В чём может найти утешение человек, понявший всю бессмысленность человеческой жизни и человеческих усилий? Первое, что каждому пришло бы на ум — попробовать найти смысл в том извечном круговороте противоположностей, из которых состоит человеческая жизнь (ст. 1 – 8). Если смысл в нём, то, конечно, в человеческой деятельности никакого смысла быть не может (ст. 9 – 10). Скорее уж его можно было бы увидеть в умении наслаждаться теми дарами, которые Бог даёт человеку и которым человек мог бы тихо и спокойно радоваться, не торопя события и наслаждаясь внутренним миром и покоем (ст. 11 – 13). Пытаться же изменить мир, усовершенствовать его, бессмысленно: Бог Сам устроил всё наилучшим образом, Он требует от человека лишь благоговейного к Себе отношения и не ждёт, что человек будет что-то менять в устроенном Им мире. Ведь мир не меняется со временем и не должен меняться (ст. 14 – 15).
Конечно, при таком подходе не приходится вести речи и об усовершенствовании общественных институтов: ведь каждый в своё время предстанет перед судом Божиим, а пытаться изменить общественные устои так же бессмысленно, как бессмысленно пытаться изменить законы природы (ст. 16 – 17).
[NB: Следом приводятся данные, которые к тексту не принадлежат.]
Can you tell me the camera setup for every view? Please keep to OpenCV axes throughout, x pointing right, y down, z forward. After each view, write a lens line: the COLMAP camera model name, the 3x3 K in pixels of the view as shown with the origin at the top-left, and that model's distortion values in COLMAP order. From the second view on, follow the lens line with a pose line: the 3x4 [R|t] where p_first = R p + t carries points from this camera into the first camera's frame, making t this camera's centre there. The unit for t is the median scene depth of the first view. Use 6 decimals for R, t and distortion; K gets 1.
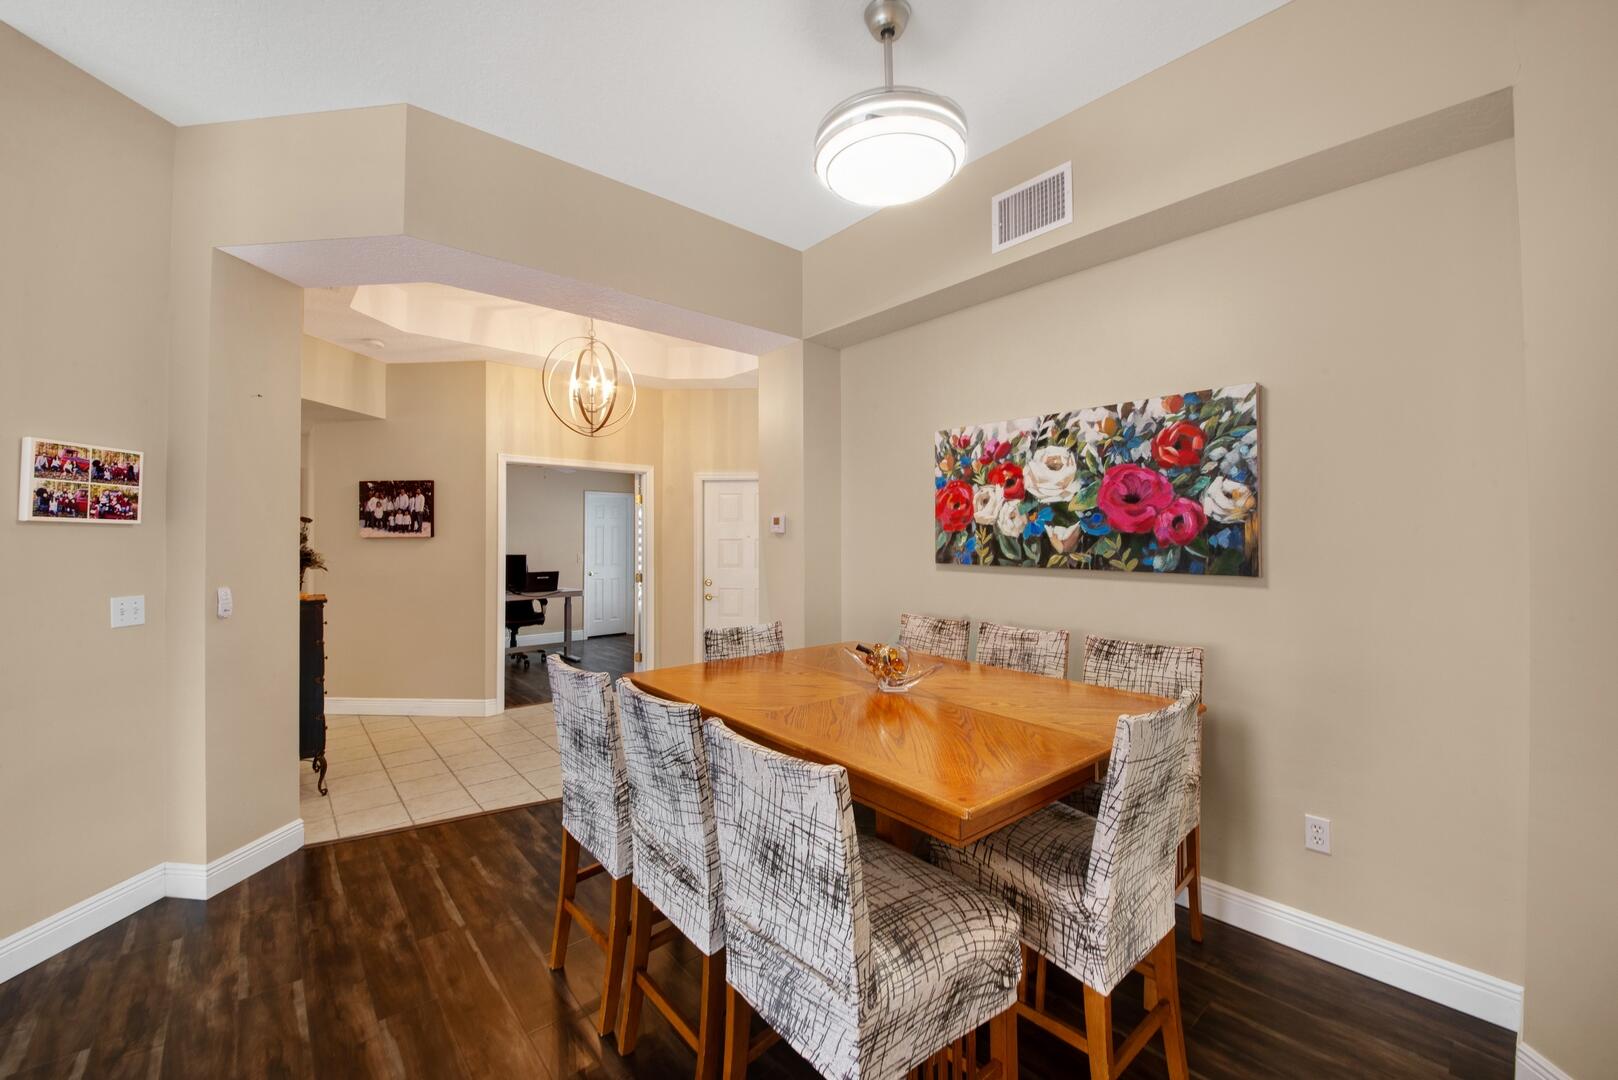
lens RADIAL K [[639.9, 0, 791.8], [0, 639.9, 519.3], [0, 0, 1]] dist [0.008897, -0.013069]
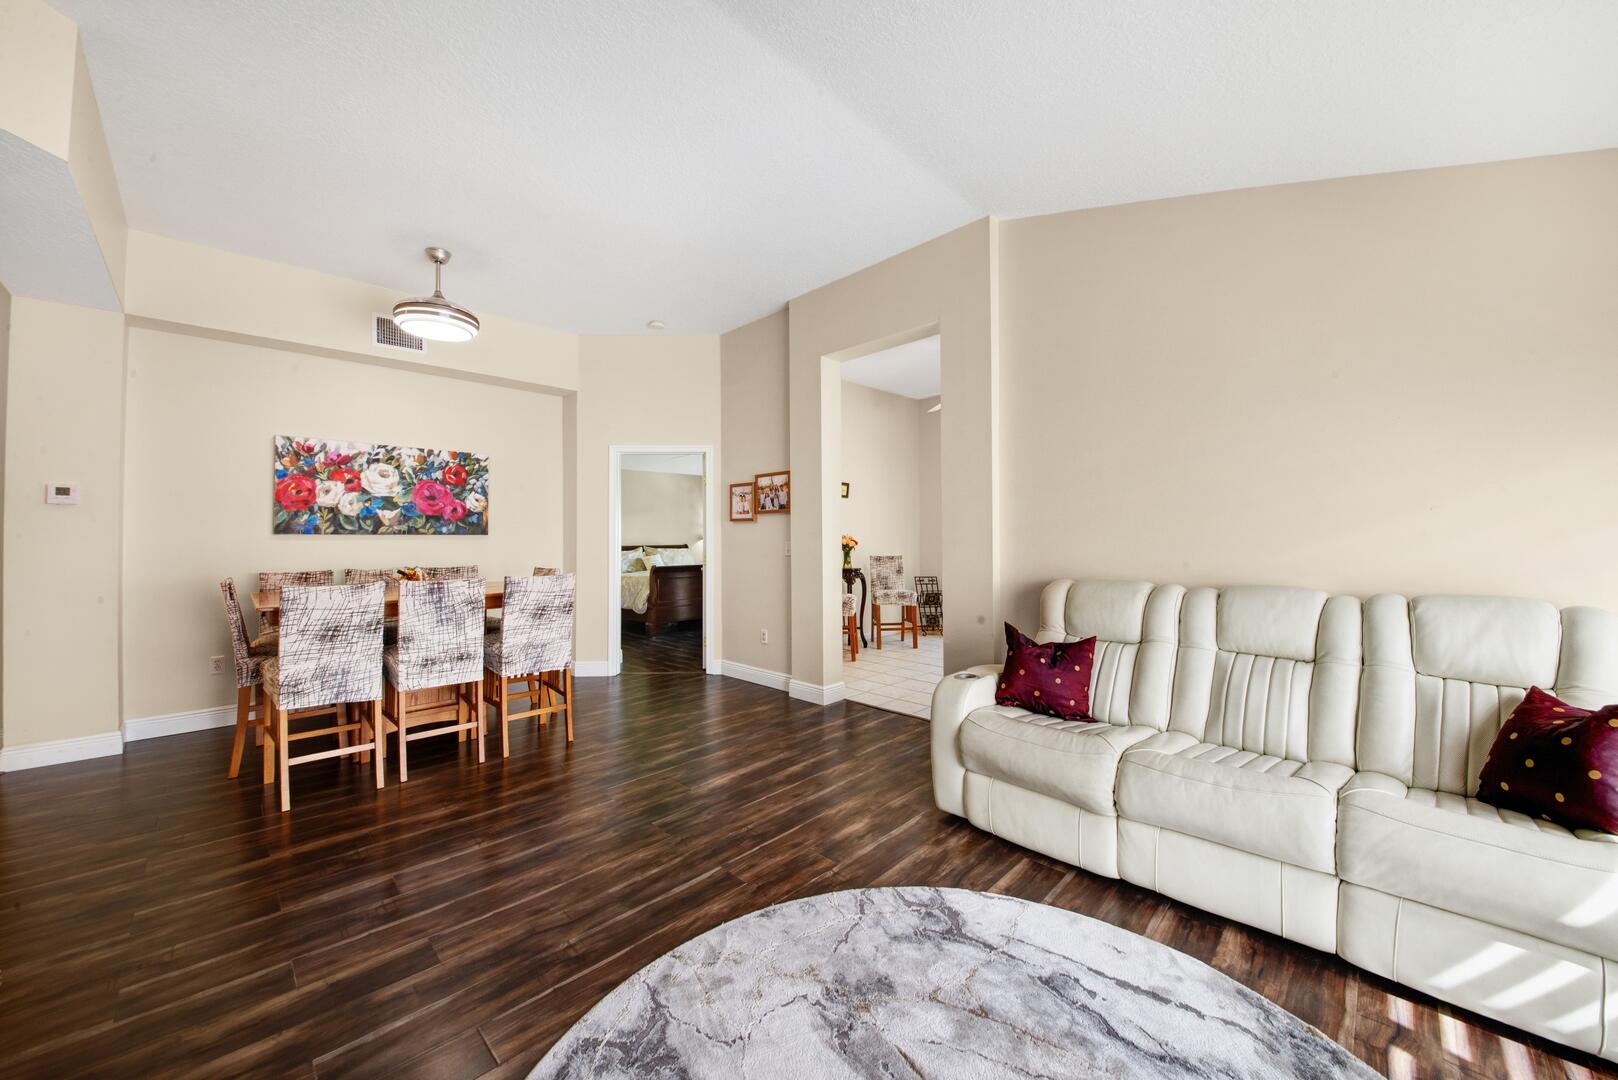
lens RADIAL K [[600.6, 0, 815.9], [0, 600.6, 529.4], [0, 0, 1]] dist [-0.009980, -0.004321]
pose [[-0.109221, 0.017819, 0.993858, -1.386638], [-0.022945, 0.999528, -0.020443, 0.072758], [-0.993753, -0.025037, -0.108760, 0.004080]]
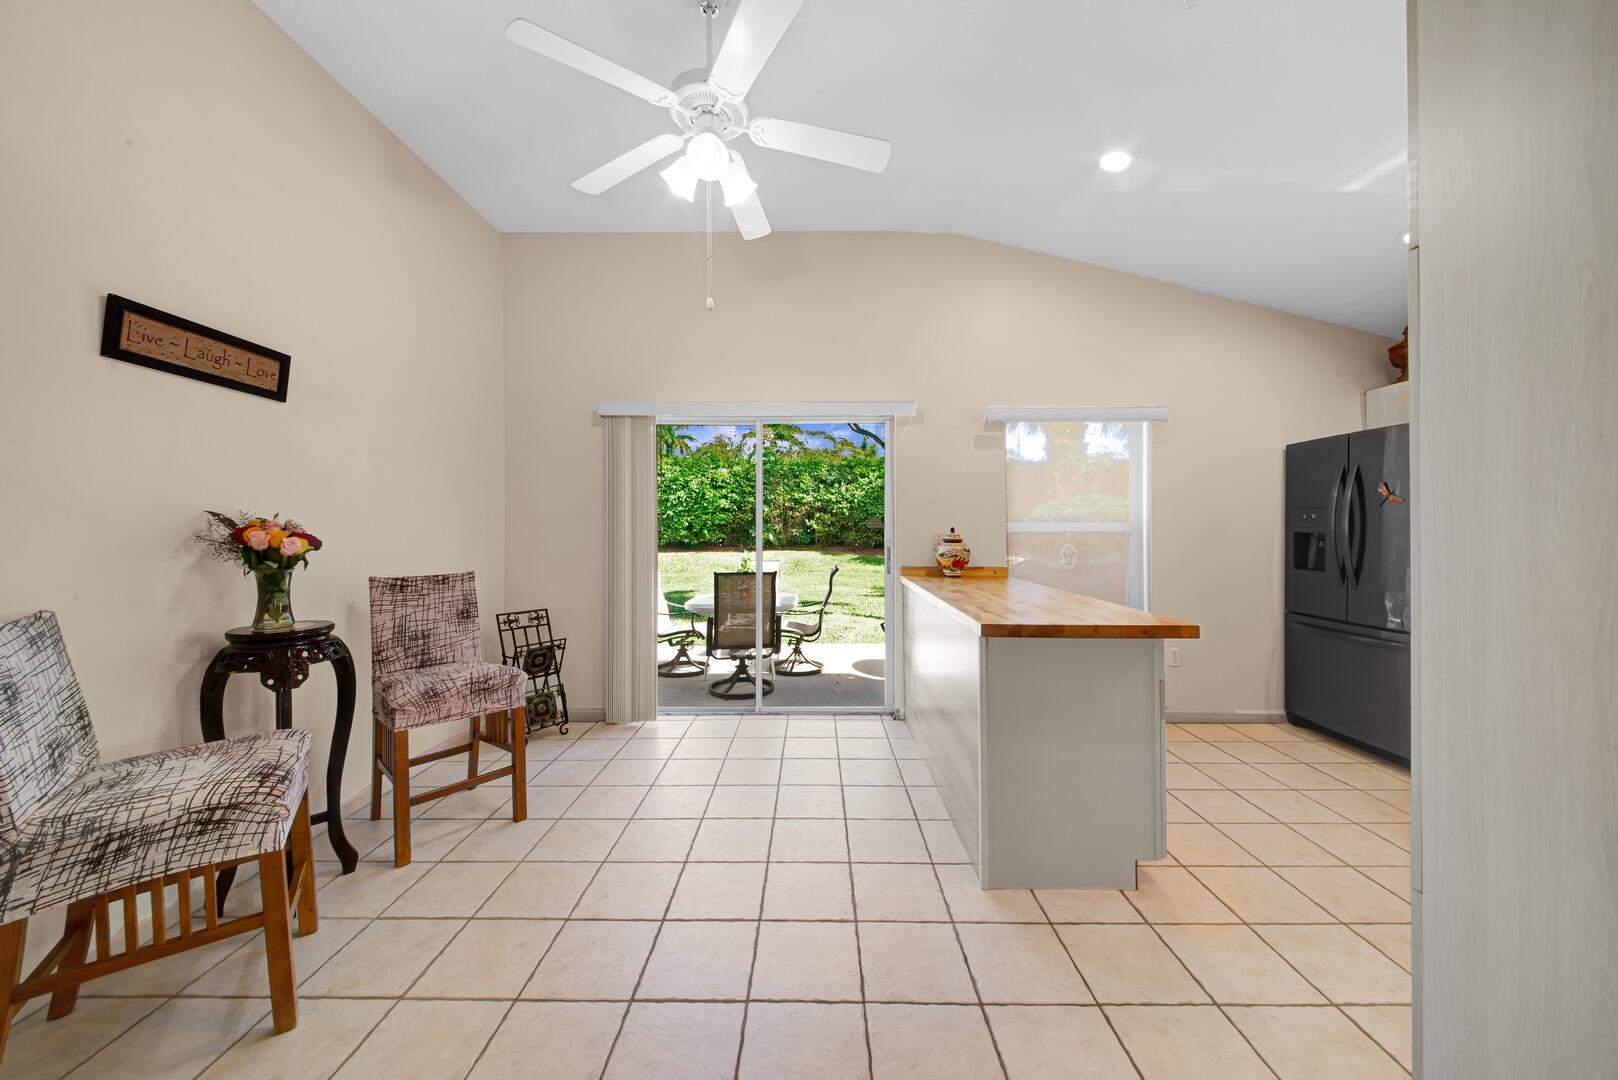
lens RADIAL K [[561.2, 0, 803.9], [0, 561.2, 531.3], [0, 0, 1]] dist [-0.005689, -0.005352]
pose [[-0.757943, 0.001823, 0.652319, 0.124130], [-0.012314, 0.999778, -0.017102, 0.063706], [-0.652205, -0.020995, -0.757752, -0.301324]]
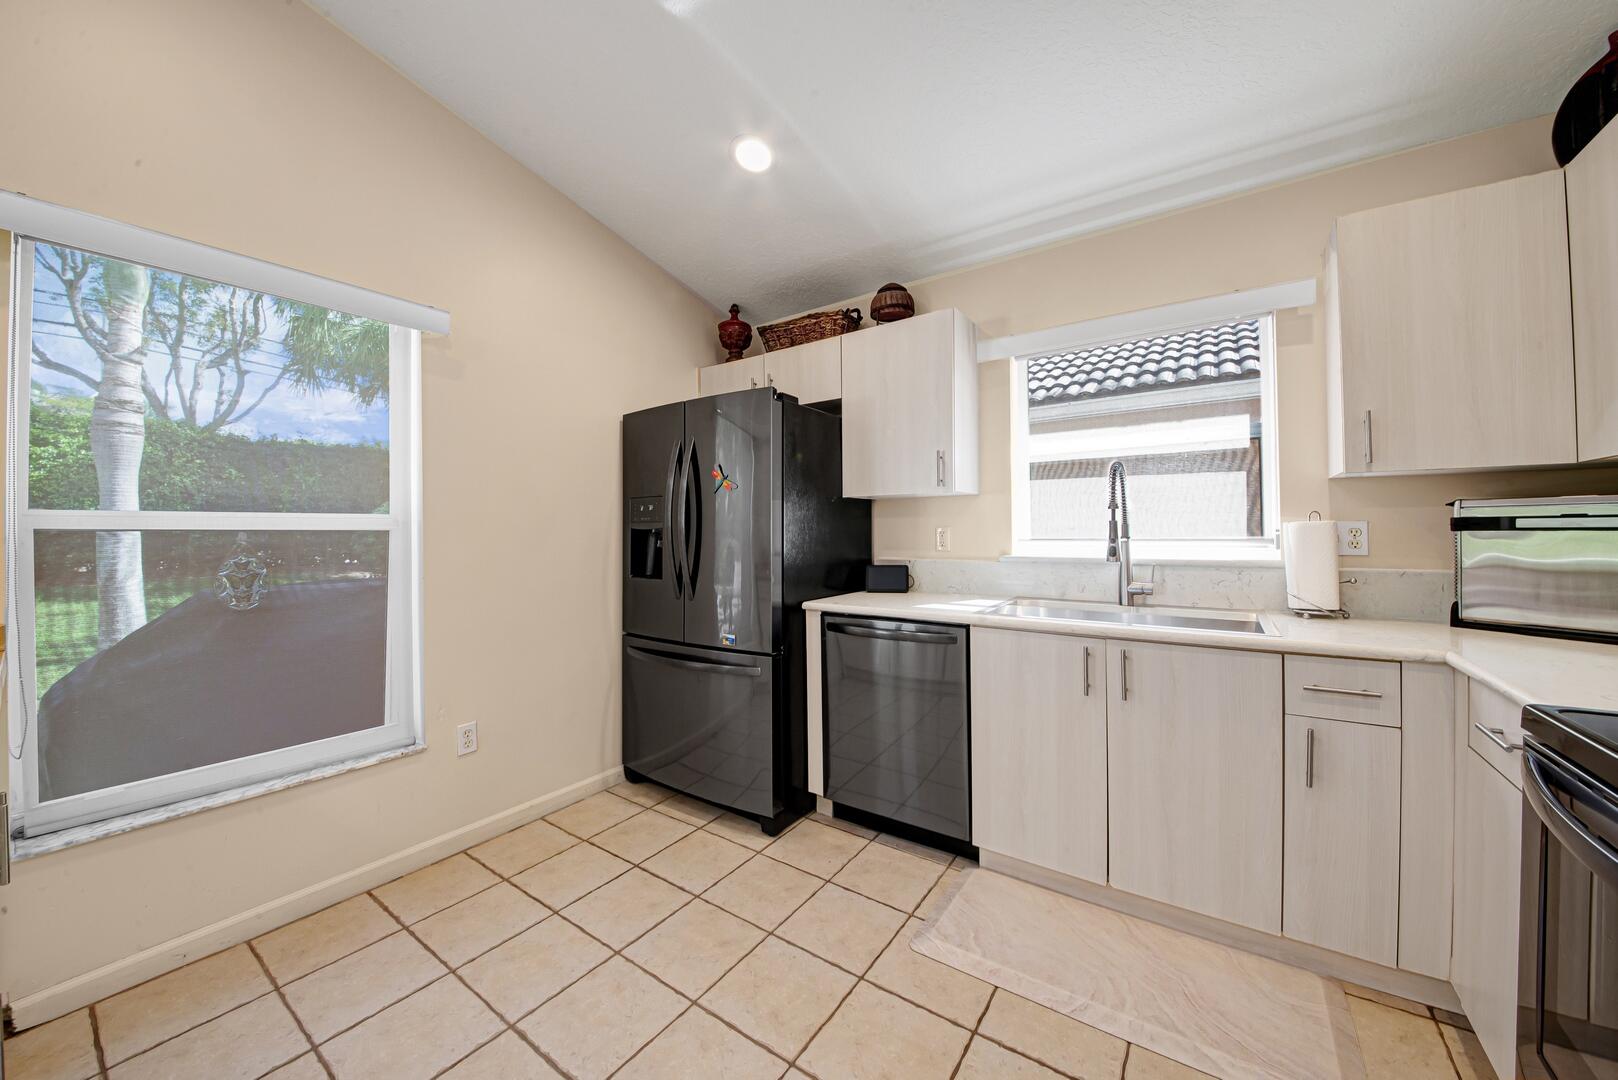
lens RADIAL K [[561.2, 0, 835.7], [0, 561.2, 524.6], [0, 0, 1]] dist [-0.005689, -0.005352]
pose [[-0.955428, 0.012228, -0.294970, 0.054905], [0.024799, 0.998935, -0.038913, 0.067867], [0.294180, -0.044494, -0.954714, -0.951537]]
Такой подход, конечно, очень далёк от пафоса пророков, обличавших нарушителей заповедей Божиих независимо от того, шла ли речь о грехах отдельных людей или всего общества. Но для пророков день пришествия Мессии и наступления мессианского Царства был несомненной реальностью, и к нему, так же как и ко дню Суда, надо было быть готовым каждую минуту.
Для Екклесиаста же Суд был делом отдалённого будущего, до которого сам он дожить не надеялся. Ему оставалось лишь жить той преходящей, нередко мимолётной радостью, которая ему ещё оставалась (ст. 22). Всё это очень напоминает отношение к миру разочаровавшегося во всём язычника, ведь, хотя призыв «лови мгновение!» и прозвучал несколько позже, по сути, он был близок многим во все времена. Но ничего другого и нельзя было ожидать: ведь теперь, как видно, Екклесиаст не только не видит разницы в судьбе мудрого и глупца, он даже перестаёт замечать различие между человеком и животным (ст. 18 – 21). В самом деле, если мудрость, творчество, нравственность и вообще всё, что отличает человека от животного, теряется со смертью, которая уравнивает всех, так что неизвестно даже, возвращается ли к Богу тот дух, который получает каждый от Бога, приходя в мир, то чем человек перед Богом лучше животного?